#### Data below
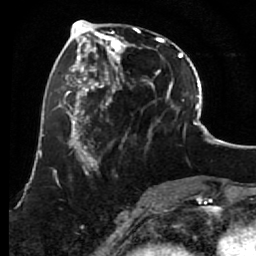
Breast MRI (dynamic contrast-enhanced), one axial slice; cropped to one breast; dynamic contrast-enhanced series, time point 2 of 7 at this slice position (early post-contrast); 1.5 T; TE 2.6 ms, TR 5.6 ms; 256 × 256 image matrix, field of view 160 × 160 mm. Female patient.
Structures marked on this image (semi-automatically segmented with operator editing):
- enhancing-tissue mask used for the functional tumour volume (all voxels passing the contrast-enhancement thresholds inside the analysis volume; usually the tumour): bounding box [x1, y1, x2, y2] px = [85, 27, 156, 157]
########
Problem statement: Return the full listing exactly as written, without any of its images.

Output below:
Breast MRI (dynamic contrast-enhanced), one axial slice; cropped to one breast; dynamic contrast-enhanced series, time point 2 of 7 at this slice position (early post-contrast); 1.5 T; TE 2.6 ms, TR 5.6 ms; 256 × 256 image matrix, field of view 160 × 160 mm. Female patient.
Structures marked on this image (semi-automatically segmented with operator editing):
- enhancing-tissue mask used for the functional tumour volume (all voxels passing the contrast-enhancement thresholds inside the analysis volume; usually the tumour): bounding box [x1, y1, x2, y2] px = [85, 27, 156, 157]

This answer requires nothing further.